Images with pose keypoints:
· · · · ·
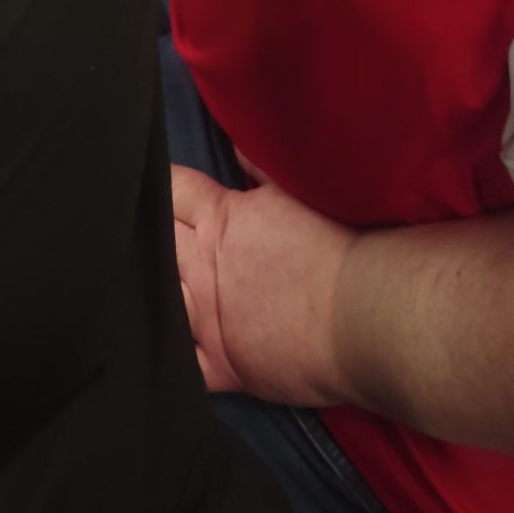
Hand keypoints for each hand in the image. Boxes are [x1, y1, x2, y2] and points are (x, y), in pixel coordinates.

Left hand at [171, 162, 355, 409]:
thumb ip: (260, 169)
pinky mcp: (224, 366)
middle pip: (159, 242)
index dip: (164, 186)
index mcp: (223, 220)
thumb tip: (234, 146)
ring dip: (157, 291)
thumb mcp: (297, 192)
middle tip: (150, 232)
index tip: (161, 187)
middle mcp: (205, 269)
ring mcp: (210, 321)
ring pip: (161, 301)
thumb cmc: (339, 248)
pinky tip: (165, 351)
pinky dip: (171, 357)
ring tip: (148, 288)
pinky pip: (182, 365)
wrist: (365, 313)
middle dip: (154, 233)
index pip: (173, 190)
· · · · ·
▶ _Work to be completed_
Copy out the data exactly and keep the pictures out.

▶ _Answer to this task_
Hand keypoints for each hand in the image. Boxes are [x1, y1, x2, y2] and points are (x, y), in pixel coordinates.

Left hand at [171, 162, 355, 409]:
thumb ip: (260, 169)
pinky mcp: (224, 366)
middle pip: (159, 242)
index dip: (164, 186)
index mcp: (223, 220)
thumb tip: (234, 146)
ring dip: (157, 291)
thumb mcp: (297, 192)
middle tip: (150, 232)
index tip: (161, 187)
middle mcp: (205, 269)
ring mcp: (210, 321)
ring pip: (161, 301)
thumb cmc: (339, 248)
pinky tip: (165, 351)
pinky dip: (171, 357)
ring tip: (148, 288)
pinky pip: (182, 365)
wrist: (365, 313)
middle dip: (154, 233)
index pip: (173, 190)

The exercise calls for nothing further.